The state of Illinois declared a moratorium on all executions in January 2000 after 13 wrongly convicted men were released from that state's death row. It surely should be obvious from all the many miscarriages of justice that have taken place that the rest of the USA should follow suit. Even if you believe that the calculated killing of a human being by the state can be justified, the system that administers that extreme form of judgement clearly isn't working.
Playing silly beggars
Dutch Researchers! Fancy a holiday with a real difference? Well, from next April, a company called Kamstra Travel will certainly be offering that. They'll be providing package holidays in London in which the 'accommodation' on offer will consist of one sleeping bag per customer. The 'Live Like a Tramp' package deal invites holidaymakers to do exactly that. They'll be given the choice of either a sketch pad and pencil or a musical instrument with which to try to earn money, and a meal on the last day of the four-day trip. Beyond that, they'll be left to their own devices.
Kamstra Travel's owner Bart Ganssens admits:
'We expect that after the four days our clients will be hungry and exhausted.'
Nevertheless, he says,
'... the package is proving very popular with businessmen and other wealthy tourists looking for something different.'
However, London's Metropolitan Police don't appreciate the joke. A spokesman has said:
'Homelessness on the streets of London is serious and should not be trivialised.
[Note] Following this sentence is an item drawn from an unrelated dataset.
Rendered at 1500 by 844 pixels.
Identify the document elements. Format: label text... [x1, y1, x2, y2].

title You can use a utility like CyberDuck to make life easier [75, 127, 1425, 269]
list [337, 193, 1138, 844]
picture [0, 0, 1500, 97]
If officers see holidaymakers begging for food and money they have every right to make arrests.'
I hope they will. This is, in the immortal words of The Sex Pistols, 'A cheap holiday in other people's misery'. Anyone perverse enough to be tempted by it might also like to consider the likely reaction of authentically homeless people should their cover be blown. The police might be the least of their worries.
Still, for all those of us who are struggling for cash: nice to know that so many of the rich think that our lives are such a laugh, eh?
Red scare
And finally, following on from last week's item about Manchester United, it was good to see them fail to win again at the weekend. A shame (and typical of United's luck) that a late own goal saved them from defeat at Aston Villa, but they've still won only one of their first three games. If they can keep this up, there may be hope for everyone else this season.
Mind you, if they do keep this up, I fear for what remains of manager Sir Alex Ferguson's sanity. After the Villa game, he spluttered:
'Why has the referee got a stopwatch? How long should injury-time have been? 14 minutes at least!'
I trust that this year's crop of Premiership referees will understand Sir Alex's message. You're supposed to keep playing until United get the winner!
No wonder poor Sir Alex is livid. After all, referees usually seem to have understood that principle in the past.